# Queen Excluder Frame



## rookie2531 (Jul 28, 2014)

I made some mating nucs from full size boxes and plan on getting the plastic type. Easier to cut, Kind of like the timing box, fatbeeman uses. But i think he cut out part of divider board and had smaller window. I plan on using whole side and slip it in just like a divider, that way i don't waste a divider.


----------



## Adrian Quiney WI (Sep 14, 2007)

I used a Mann Lake plastic queen excluder, and hot glued the bottom join together. There is also a small auger hole to let drones out. It worked well, and is a handy thing to have.
A few other pics. http://s1110.photobucket.com/user/A...der Hive/2012-03-11130000.jpg.html?sort=3&o=2


----------



## Michael B (Feb 6, 2010)

Sweet. Good job guys.


----------



## WBVC (Apr 25, 2013)

What size hardware cloth/screen will exclude Queens and not bees? I ask as I have seen videos of bent metal excluders to keep the Queen isolated to three frames yet I think the metal excluders would be harder to bend than mesh.


----------



## WBVC (Apr 25, 2013)

Adrian...if you make a hole for the drones does the Queen not leave through that or is it in the side of the box like a separate entrance?


----------



## WBVC (Apr 25, 2013)

Can one use a 5 frame nuc for this type of Queen segregating box?


----------



## kilocharlie (Dec 27, 2010)

I make a "Breeder Queen Jail". It is a three - frame sized box with wooden ends, top and bottom, queen excluder sides, and metal brackets to hang it in the hive. "Top Bar"-type sticks (slightly shorter than regular frames, fit inside the Breeder Queen Jail. I attach these to full, 19 inch frame top bars with 2 wood screws for drawing out worker -sized foundation, then unscrew them to fit the freshly-drawn combs into the Queen Jail.

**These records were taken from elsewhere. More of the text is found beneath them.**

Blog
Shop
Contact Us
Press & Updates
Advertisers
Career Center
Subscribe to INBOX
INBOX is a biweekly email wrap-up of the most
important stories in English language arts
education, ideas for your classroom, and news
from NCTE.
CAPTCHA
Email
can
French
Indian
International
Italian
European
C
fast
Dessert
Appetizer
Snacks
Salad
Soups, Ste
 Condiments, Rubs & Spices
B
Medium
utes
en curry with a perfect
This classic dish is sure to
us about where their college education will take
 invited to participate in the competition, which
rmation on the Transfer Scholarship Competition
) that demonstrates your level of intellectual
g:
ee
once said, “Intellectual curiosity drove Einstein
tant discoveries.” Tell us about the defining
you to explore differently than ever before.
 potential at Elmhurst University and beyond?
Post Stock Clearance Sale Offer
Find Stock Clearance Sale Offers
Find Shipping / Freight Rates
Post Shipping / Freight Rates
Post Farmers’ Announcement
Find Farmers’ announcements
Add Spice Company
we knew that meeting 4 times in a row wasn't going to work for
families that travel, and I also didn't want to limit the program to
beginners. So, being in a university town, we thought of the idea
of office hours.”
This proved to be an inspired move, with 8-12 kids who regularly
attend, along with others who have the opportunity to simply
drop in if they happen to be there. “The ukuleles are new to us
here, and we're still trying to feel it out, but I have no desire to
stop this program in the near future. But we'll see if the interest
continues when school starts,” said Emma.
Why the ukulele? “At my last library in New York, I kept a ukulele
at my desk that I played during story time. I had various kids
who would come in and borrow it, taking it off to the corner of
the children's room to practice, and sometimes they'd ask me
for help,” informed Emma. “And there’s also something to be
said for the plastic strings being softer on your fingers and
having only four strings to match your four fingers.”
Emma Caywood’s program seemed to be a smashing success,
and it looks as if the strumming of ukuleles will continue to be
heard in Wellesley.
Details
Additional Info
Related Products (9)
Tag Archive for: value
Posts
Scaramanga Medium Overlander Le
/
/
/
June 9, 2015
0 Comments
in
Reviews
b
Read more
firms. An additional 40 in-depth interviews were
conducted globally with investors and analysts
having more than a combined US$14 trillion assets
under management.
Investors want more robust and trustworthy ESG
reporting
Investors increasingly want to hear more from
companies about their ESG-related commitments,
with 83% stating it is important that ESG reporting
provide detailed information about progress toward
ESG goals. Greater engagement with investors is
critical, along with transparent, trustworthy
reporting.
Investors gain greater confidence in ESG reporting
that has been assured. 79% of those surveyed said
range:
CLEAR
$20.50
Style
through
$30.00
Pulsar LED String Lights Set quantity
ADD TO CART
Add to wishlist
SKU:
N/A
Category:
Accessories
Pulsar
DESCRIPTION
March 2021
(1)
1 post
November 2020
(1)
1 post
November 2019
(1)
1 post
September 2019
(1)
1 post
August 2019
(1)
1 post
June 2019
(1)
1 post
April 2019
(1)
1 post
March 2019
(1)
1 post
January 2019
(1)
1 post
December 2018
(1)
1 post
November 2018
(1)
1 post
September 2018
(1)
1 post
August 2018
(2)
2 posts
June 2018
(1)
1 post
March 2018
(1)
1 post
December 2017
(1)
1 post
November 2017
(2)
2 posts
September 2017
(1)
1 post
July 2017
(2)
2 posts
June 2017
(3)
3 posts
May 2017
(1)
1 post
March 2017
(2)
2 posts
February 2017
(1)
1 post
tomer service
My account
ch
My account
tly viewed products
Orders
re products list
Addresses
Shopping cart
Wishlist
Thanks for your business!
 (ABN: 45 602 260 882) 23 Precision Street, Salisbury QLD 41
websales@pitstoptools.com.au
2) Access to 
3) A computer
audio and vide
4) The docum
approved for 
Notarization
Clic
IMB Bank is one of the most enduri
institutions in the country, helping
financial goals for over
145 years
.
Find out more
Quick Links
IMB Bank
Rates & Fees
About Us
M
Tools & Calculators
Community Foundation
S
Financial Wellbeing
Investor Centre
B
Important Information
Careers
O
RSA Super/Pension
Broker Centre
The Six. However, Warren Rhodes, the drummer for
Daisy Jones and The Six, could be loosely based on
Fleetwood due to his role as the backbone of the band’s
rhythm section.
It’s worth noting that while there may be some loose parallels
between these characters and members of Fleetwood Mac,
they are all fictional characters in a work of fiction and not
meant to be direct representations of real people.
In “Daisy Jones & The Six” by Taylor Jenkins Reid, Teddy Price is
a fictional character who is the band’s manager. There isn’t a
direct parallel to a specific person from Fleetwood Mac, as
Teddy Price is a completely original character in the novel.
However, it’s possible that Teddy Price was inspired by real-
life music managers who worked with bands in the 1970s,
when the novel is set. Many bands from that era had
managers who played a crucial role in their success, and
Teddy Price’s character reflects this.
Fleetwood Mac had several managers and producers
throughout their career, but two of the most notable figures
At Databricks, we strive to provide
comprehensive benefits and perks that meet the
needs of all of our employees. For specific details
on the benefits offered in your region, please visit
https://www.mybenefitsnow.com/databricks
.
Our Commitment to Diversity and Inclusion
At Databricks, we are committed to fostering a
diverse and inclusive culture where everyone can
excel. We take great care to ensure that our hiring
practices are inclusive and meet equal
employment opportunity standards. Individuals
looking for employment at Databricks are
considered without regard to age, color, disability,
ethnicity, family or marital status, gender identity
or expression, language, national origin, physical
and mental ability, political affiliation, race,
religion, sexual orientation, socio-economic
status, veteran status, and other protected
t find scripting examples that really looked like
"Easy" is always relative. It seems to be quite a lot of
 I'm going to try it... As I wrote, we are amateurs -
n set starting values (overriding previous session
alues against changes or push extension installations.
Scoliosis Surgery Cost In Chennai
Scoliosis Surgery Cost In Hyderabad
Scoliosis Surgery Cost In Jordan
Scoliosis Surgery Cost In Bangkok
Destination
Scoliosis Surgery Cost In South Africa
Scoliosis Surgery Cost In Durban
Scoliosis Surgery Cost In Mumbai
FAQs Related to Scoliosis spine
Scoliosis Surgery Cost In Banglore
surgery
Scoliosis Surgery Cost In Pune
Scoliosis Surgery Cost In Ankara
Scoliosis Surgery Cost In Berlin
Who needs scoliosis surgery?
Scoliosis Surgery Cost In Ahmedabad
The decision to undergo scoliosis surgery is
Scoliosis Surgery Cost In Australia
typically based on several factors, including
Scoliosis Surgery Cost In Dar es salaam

This Breeder Queen Jail box is very convenient to place just outside my grafting tent on grafting day. I get out a frame of 80- to 86-hour-old brood, blow the bees off, duck into the grafting tent, and start transferring the little grubbies into the QC cups. Michael Palmer marks the date on the frame when he puts them in to the breeder hive, I do that too, now, but I include the time it went in, too.


----------



## Adrian Quiney WI (Sep 14, 2007)

WBVC, yes the hole is in the box to allow the drones to exit. As you point out, if the hole was in the excluder the queen would go through it and render the compartment useless as an isolation chamber.


----------